§ What needs to be done
Copy every line of the items below without changing a single character.

(Items contained in a dataset)
**********

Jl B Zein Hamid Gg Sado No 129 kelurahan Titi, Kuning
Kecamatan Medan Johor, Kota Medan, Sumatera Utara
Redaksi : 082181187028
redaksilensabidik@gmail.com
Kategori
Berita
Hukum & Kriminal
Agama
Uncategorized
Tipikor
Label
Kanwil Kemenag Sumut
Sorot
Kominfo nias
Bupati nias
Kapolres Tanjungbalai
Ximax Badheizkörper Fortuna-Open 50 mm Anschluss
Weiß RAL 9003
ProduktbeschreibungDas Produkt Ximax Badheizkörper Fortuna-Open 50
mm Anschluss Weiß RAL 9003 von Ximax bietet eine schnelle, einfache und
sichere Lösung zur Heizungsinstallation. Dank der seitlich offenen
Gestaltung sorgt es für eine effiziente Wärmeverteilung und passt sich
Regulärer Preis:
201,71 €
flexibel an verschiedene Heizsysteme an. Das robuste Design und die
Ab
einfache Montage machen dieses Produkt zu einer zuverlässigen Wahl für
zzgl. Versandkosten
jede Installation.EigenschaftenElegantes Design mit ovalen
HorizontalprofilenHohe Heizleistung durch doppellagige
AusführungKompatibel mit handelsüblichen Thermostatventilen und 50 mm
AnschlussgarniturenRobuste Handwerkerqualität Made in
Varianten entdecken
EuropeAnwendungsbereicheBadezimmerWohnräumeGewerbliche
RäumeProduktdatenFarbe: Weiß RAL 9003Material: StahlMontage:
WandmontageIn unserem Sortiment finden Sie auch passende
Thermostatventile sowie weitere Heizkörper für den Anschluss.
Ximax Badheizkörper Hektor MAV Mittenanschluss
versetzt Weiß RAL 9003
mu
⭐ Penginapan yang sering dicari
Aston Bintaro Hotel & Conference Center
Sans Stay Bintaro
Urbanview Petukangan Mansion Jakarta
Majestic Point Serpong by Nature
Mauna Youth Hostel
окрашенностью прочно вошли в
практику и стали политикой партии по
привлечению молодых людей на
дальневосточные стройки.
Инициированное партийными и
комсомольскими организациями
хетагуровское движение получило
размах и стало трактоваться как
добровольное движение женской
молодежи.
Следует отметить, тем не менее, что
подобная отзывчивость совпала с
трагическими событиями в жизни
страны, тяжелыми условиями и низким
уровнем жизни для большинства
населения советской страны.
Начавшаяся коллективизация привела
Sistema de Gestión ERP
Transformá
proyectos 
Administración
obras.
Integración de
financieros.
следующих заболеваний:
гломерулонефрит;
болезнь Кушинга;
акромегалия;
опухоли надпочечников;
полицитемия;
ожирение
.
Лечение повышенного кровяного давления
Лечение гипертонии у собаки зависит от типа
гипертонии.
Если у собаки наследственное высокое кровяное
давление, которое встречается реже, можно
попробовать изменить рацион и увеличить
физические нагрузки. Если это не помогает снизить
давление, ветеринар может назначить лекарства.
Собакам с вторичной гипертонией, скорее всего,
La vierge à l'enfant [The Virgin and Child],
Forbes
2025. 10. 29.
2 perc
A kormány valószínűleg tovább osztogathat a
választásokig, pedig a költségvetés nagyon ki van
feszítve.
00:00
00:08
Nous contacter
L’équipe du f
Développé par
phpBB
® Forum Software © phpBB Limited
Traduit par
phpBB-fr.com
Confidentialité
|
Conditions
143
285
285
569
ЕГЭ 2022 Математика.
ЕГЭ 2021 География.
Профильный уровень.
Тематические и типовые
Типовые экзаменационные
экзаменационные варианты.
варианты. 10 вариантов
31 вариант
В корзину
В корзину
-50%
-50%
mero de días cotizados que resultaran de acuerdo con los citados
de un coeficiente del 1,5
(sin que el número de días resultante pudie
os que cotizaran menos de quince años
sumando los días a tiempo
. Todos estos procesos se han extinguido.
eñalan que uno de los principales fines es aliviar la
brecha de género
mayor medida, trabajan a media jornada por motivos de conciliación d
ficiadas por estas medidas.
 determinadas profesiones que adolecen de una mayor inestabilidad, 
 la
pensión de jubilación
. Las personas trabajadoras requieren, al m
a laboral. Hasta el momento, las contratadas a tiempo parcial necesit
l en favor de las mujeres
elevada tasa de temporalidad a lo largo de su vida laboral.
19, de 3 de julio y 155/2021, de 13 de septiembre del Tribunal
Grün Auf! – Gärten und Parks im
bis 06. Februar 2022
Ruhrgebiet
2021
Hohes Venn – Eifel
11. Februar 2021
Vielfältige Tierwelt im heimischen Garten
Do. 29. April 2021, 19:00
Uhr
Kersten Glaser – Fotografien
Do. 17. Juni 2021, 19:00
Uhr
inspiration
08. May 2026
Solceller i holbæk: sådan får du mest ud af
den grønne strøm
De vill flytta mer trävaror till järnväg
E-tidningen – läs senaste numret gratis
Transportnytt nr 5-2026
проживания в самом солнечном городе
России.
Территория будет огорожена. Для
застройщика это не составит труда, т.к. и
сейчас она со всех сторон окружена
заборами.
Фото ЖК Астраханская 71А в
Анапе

**********

§ Result of this exercise
Jl B Zein Hamid Gg Sado No 129 kelurahan Titi, Kuning
Kecamatan Medan Johor, Kota Medan, Sumatera Utara
Redaksi : 082181187028
redaksilensabidik@gmail.com
Kategori
Berita
Hukum & Kriminal
Agama
Uncategorized
Tipikor
Label
Kanwil Kemenag Sumut
Sorot
Kominfo nias
Bupati nias
Kapolres Tanjungbalai
Ximax Badheizkörper Fortuna-Open 50 mm Anschluss
Weiß RAL 9003
ProduktbeschreibungDas Produkt Ximax Badheizkörper Fortuna-Open 50
mm Anschluss Weiß RAL 9003 von Ximax bietet eine schnelle, einfache und
sichere Lösung zur Heizungsinstallation. Dank der seitlich offenen
Gestaltung sorgt es für eine effiziente Wärmeverteilung und passt sich
Regulärer Preis:
201,71 €
flexibel an verschiedene Heizsysteme an. Das robuste Design und die
Ab
einfache Montage machen dieses Produkt zu einer zuverlässigen Wahl für
zzgl. Versandkosten
jede Installation.EigenschaftenElegantes Design mit ovalen
HorizontalprofilenHohe Heizleistung durch doppellagige
AusführungKompatibel mit handelsüblichen Thermostatventilen und 50 mm
AnschlussgarniturenRobuste Handwerkerqualität Made in
Varianten entdecken
EuropeAnwendungsbereicheBadezimmerWohnräumeGewerbliche
RäumeProduktdatenFarbe: Weiß RAL 9003Material: StahlMontage:
WandmontageIn unserem Sortiment finden Sie auch passende
Thermostatventile sowie weitere Heizkörper für den Anschluss.
Ximax Badheizkörper Hektor MAV Mittenanschluss
versetzt Weiß RAL 9003
mu
⭐ Penginapan yang sering dicari
Aston Bintaro Hotel & Conference Center
Sans Stay Bintaro
Urbanview Petukangan Mansion Jakarta
Majestic Point Serpong by Nature
Mauna Youth Hostel
окрашенностью прочно вошли в
практику и стали политикой партии по
привлечению молодых людей на
дальневосточные стройки.
Инициированное партийными и
комсомольскими организациями
хетагуровское движение получило
размах и стало трактоваться как
добровольное движение женской
молодежи.
Следует отметить, тем не менее, что
подобная отзывчивость совпала с
трагическими событиями в жизни
страны, тяжелыми условиями и низким
уровнем жизни для большинства
населения советской страны.
Начавшаяся коллективизация привела
Sistema de Gestión ERP
Transformá
proyectos 
Administración
obras.
Integración de
financieros.
следующих заболеваний:
гломерулонефрит;
болезнь Кушинга;
акромегалия;
опухоли надпочечников;
полицитемия;
ожирение
.
Лечение повышенного кровяного давления
Лечение гипертонии у собаки зависит от типа
гипертонии.
Если у собаки наследственное высокое кровяное
давление, которое встречается реже, можно
попробовать изменить рацион и увеличить
физические нагрузки. Если это не помогает снизить
давление, ветеринар может назначить лекарства.
Собакам с вторичной гипертонией, скорее всего,
La vierge à l'enfant [The Virgin and Child],
Forbes
2025. 10. 29.
2 perc
A kormány valószínűleg tovább osztogathat a
választásokig, pedig a költségvetés nagyon ki van
feszítve.
00:00
00:08
Nous contacter
L’équipe du f
Développé par
phpBB
® Forum Software © phpBB Limited
Traduit par
phpBB-fr.com
Confidentialité
|
Conditions
143
285
285
569
ЕГЭ 2022 Математика.
ЕГЭ 2021 География.
Профильный уровень.
Тематические и типовые
Типовые экзаменационные
экзаменационные варианты.
варианты. 10 вариантов
31 вариант
В корзину
В корзину
-50%
-50%
mero de días cotizados que resultaran de acuerdo con los citados
de un coeficiente del 1,5
(sin que el número de días resultante pudie
os que cotizaran menos de quince años
sumando los días a tiempo
. Todos estos procesos se han extinguido.
eñalan que uno de los principales fines es aliviar la
brecha de género
mayor medida, trabajan a media jornada por motivos de conciliación d
ficiadas por estas medidas.
 determinadas profesiones que adolecen de una mayor inestabilidad, 
 la
pensión de jubilación
. Las personas trabajadoras requieren, al m
a laboral. Hasta el momento, las contratadas a tiempo parcial necesit
l en favor de las mujeres
elevada tasa de temporalidad a lo largo de su vida laboral.
19, de 3 de julio y 155/2021, de 13 de septiembre del Tribunal
Grün Auf! – Gärten und Parks im
bis 06. Februar 2022
Ruhrgebiet
2021
Hohes Venn – Eifel
11. Februar 2021
Vielfältige Tierwelt im heimischen Garten
Do. 29. April 2021, 19:00
Uhr
Kersten Glaser – Fotografien
Do. 17. Juni 2021, 19:00
Uhr
inspiration
08. May 2026
Solceller i holbæk: sådan får du mest ud af
den grønne strøm
De vill flytta mer trävaror till järnväg
E-tidningen – läs senaste numret gratis
Transportnytt nr 5-2026
проживания в самом солнечном городе
России.
Территория будет огорожена. Для
застройщика это не составит труда, т.к. и
сейчас она со всех сторон окружена
заборами.
Фото ЖК Астраханская 71А в
Анапе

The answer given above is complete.